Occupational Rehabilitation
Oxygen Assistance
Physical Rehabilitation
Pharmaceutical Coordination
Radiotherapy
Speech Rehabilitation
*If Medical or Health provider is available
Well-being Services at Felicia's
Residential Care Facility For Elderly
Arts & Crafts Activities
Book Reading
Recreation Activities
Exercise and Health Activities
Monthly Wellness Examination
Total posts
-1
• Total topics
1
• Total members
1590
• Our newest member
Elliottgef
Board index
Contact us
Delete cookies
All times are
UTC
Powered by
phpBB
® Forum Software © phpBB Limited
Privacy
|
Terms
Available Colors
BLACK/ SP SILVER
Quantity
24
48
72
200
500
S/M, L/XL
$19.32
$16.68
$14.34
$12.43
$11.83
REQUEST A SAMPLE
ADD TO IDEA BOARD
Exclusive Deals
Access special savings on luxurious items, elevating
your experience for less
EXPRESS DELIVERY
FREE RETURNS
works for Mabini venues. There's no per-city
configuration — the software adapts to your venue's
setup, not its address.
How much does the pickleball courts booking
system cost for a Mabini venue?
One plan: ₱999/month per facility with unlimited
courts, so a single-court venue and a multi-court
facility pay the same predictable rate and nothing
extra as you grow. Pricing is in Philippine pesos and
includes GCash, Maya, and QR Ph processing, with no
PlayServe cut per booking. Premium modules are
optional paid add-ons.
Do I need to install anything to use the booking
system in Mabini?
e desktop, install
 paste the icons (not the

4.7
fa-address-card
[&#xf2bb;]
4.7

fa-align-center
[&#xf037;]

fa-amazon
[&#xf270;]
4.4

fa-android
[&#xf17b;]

_ _ _ _

- [What you need to do] Using only the listing above, restate exactly the lines from the line containing "BLACK/ SP SILVER" through the line containing "facility pay the", both included.

- [Answer box]
BLACK/ SP SILVER
Quantity
24
48
72
200
500
S/M, L/XL
$19.32
$16.68
$14.34
$12.43
$11.83
REQUEST A SAMPLE
ADD TO IDEA BOARD
Exclusive Deals
Access special savings on luxurious items, elevating
your experience for less
EXPRESS DELIVERY
FREE RETURNS
works for Mabini venues. There's no per-city
configuration — the software adapts to your venue's
setup, not its address.
How much does the pickleball courts booking
system cost for a Mabini venue?
One plan: ₱999/month per facility with unlimited
courts, so a single-court venue and a multi-court
facility pay the same predictable rate and nothing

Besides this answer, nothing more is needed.